→ **GIVEN TEXT**

■ ■ ■ ■ ■

Streaming requests with the fetch API

Jake Archibald
Jake Archibald

From Chromium 105, you can start a request before you have the whole body available by using the Streams API.

You could use this to:

  • Warm up the server. In other words, you could start the request once the user focuses a text input field, and get all of the headers out of the way, then wait until the user presses 'send' before sending the data they entered.
  • Gradually send data generated on the client, such as audio, video, or input data.
  • Recreate web sockets over HTTP/2 or HTTP/3.

But since this is a low-level web platform feature, don't be limited by my ideas. Maybe you can think of a much more exciting use-case for request streaming.

Demo

This shows how you can stream data from the user to the server, and send data back that can be processed in real time.

Yeah ok it isn't the most imaginative example, I just wanted to keep it simple, okay?

Anyway, how does this work?

Previously on the exciting adventures of fetch streams

Response streams have been available in all modern browsers for a while now. They allow you to access parts of a response as they arrive from the server:

const response = await fetch(url);
const reader = response.body.getReader();

while (true) {
  const {value, done} = await reader.read();
  if (done) break;
  console.log('Received', value);
}

console.log('Response fully received');

Each value is a Uint8Array of bytes. The number of arrays you get and the size of the arrays depends on the speed of the network. If you're on a fast connection, you'll get fewer, larger 'chunks' of data. If you're on a slow connection, you'll get more, smaller chunks.

If you want to convert the bytes into text, you can use TextDecoder, or the newer transform stream if your target browsers support it:

const response = await fetch(url);
const reader = response.body.pipeThrough(new TextDecoderStream()).getReader();

TextDecoderStream is a transform stream that grabs all those Uint8Array chunks and converts them to strings.

Streams are great, as you can start acting on the data as it arrives. For instance, if you're receiving a list of 100 'results', you can display the first result as soon as you receive it, rather than waiting for all 100.

Anyway, that's response streams, the exciting new thing I wanted to talk about is request streams.

Streaming request bodies

Requests can have bodies:

await fetch(url, {
  method: 'POST',
  body: requestBody,
});

Previously, you needed the whole body ready to go before you could start the request, but now in Chromium 105, you can provide your own ReadableStream of data:

function wait(milliseconds) {
  return new Promise(resolve => setTimeout(resolve, milliseconds));
}

const stream = new ReadableStream({
  async start(controller) {
    await wait(1000);
    controller.enqueue('This ');
    await wait(1000);
    controller.enqueue('is ');
    await wait(1000);
    controller.enqueue('a ');
    await wait(1000);
    controller.enqueue('slow ');
    await wait(1000);
    controller.enqueue('request.');
    controller.close();
  },
}).pipeThrough(new TextEncoderStream());

fetch(url, {
  method: 'POST',
  headers: {'Content-Type': 'text/plain'},
  body: stream,
  duplex: 'half',
});

The above will send "This is a slow request" to the server, one word at a time, with a one second pause between each word.

■ ■ ■ ■ ■

→ **DIRECTIVE 1**
Reproduce word for word the part of the streaming fetch requests article starting with "But since this" and going on through "does this work?".
→ **DIRECTIVE 2**
Summarize the streaming fetch requests article in two sentences.

■ ■ ■ ■ ■

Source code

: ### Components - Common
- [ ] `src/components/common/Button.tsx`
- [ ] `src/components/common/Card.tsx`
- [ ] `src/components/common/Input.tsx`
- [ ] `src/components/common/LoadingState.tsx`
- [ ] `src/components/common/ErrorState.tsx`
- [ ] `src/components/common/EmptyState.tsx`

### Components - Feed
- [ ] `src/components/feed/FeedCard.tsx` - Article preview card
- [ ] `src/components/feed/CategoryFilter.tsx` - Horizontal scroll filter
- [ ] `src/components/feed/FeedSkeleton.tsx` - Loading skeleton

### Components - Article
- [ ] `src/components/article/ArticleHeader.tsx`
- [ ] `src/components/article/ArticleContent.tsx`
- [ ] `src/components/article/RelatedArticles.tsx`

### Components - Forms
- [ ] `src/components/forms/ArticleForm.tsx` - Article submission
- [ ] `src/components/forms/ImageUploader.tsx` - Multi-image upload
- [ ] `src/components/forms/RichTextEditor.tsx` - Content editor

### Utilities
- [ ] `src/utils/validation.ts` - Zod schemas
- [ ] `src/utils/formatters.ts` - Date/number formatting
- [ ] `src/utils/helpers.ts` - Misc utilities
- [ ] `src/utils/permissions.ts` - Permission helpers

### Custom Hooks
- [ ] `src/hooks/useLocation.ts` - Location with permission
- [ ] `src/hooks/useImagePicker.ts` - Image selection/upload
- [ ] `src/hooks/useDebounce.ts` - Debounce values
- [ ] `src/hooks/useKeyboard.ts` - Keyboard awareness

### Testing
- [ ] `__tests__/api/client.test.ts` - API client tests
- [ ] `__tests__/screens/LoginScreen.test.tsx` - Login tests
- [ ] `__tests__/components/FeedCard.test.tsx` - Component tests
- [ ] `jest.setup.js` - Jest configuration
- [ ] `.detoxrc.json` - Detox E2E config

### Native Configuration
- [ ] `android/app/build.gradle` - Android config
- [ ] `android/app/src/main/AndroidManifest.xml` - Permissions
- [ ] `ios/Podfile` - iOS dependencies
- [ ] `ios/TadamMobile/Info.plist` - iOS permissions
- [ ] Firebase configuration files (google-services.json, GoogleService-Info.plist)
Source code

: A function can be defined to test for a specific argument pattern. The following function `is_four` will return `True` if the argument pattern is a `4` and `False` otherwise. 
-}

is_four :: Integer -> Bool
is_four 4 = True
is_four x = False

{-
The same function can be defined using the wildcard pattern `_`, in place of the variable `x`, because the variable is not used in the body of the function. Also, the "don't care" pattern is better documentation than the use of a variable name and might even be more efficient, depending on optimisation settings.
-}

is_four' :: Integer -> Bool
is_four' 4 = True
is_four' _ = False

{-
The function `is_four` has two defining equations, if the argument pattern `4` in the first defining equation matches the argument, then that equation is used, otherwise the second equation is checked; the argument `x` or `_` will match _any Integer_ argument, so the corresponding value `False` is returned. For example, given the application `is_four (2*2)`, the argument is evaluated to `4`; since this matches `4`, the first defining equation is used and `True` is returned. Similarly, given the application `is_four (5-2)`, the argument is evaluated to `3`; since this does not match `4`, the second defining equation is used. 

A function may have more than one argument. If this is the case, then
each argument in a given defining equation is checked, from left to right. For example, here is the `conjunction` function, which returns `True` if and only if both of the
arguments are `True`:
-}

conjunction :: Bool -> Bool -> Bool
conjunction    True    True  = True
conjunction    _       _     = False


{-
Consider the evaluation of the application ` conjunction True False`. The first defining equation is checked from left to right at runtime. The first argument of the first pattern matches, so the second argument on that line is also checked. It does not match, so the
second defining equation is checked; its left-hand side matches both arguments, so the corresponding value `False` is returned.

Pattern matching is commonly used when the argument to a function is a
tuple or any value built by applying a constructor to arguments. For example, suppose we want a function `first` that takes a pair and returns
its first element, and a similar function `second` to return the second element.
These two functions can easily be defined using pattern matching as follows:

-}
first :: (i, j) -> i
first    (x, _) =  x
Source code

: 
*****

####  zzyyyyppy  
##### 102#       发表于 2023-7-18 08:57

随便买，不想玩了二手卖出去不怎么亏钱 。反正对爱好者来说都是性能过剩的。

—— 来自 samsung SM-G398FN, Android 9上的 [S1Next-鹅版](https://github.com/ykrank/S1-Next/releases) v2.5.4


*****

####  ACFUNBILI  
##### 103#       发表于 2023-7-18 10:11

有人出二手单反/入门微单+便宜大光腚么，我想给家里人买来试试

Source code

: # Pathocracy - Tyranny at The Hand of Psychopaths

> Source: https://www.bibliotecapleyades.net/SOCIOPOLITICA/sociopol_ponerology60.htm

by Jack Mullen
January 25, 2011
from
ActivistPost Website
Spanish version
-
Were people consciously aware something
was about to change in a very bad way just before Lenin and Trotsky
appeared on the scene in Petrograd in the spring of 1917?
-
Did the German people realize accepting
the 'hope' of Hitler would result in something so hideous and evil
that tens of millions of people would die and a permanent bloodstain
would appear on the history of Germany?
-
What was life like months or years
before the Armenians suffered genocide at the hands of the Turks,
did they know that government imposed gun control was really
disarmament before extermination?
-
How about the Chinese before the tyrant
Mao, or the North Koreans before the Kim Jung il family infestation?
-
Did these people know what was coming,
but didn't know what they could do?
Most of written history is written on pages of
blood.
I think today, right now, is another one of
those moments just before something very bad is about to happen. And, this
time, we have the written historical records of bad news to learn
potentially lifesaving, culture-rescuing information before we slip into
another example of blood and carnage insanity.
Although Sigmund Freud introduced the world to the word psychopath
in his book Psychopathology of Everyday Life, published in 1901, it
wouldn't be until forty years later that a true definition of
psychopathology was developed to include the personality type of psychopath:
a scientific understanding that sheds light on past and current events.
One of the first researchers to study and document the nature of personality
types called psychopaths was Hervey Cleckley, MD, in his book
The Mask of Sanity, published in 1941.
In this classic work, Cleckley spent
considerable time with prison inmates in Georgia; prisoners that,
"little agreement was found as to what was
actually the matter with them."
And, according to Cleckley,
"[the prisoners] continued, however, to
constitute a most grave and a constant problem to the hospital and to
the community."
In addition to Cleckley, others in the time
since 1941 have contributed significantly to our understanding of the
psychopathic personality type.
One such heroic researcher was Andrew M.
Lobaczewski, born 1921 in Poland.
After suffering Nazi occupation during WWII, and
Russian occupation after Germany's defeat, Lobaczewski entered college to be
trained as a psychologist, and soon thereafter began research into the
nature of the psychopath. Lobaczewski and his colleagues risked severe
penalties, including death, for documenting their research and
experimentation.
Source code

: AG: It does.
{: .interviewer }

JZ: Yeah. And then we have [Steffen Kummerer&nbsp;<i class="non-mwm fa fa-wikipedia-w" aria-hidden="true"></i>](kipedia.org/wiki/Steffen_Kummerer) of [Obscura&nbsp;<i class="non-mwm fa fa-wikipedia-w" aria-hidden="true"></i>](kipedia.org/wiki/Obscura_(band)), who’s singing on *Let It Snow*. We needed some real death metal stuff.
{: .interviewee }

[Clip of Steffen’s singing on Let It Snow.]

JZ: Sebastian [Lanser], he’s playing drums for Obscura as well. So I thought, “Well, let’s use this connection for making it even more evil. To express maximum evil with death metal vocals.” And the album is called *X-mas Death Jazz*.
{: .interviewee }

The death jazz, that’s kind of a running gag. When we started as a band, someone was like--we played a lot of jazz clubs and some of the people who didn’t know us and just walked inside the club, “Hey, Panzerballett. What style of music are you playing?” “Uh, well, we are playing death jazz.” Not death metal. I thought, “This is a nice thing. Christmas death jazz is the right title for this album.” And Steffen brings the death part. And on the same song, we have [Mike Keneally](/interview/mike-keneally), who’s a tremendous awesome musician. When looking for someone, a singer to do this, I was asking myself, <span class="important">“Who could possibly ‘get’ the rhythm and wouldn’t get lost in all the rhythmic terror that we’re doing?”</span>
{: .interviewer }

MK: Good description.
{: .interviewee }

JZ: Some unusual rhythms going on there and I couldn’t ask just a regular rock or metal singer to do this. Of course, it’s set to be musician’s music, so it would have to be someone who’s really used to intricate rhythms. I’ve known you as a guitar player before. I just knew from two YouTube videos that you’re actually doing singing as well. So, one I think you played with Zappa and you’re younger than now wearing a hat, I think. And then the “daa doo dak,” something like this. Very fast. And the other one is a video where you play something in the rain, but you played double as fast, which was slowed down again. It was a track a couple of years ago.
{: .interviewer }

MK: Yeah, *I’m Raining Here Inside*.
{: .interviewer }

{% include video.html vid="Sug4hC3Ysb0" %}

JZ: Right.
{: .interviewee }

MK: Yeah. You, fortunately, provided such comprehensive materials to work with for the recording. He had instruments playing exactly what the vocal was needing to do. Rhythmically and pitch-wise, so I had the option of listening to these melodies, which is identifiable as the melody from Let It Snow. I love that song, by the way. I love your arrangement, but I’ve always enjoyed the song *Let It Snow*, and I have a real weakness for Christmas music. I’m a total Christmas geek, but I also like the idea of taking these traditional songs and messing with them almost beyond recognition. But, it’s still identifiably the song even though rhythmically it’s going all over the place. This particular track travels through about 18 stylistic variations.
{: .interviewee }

■ ■ ■ ■ ■

→ **YOUR RESPONSE 1**
But since this is a low-level web platform feature, don't be limited by my ideas. Maybe you can think of a much more exciting use-case for request streaming.

Demo

This shows how you can stream data from the user to the server, and send data back that can be processed in real time.

Yeah ok it isn't the most imaginative example, I just wanted to keep it simple, okay?

Anyway, how does this work?

→ **YOUR RESPONSE 2**
From Chromium 105, the Streams API lets a fetch request begin before its whole body is available, which can be used to warm up the server, gradually send data generated on the client, or recreate web sockets over HTTP/2 or HTTP/3. Response streams already let code read parts of a response as they arrive, and now a ReadableStream can be supplied as a request body with duplex: 'half', as in an example that sends "This is a slow request" one word at a time with a one-second pause between words.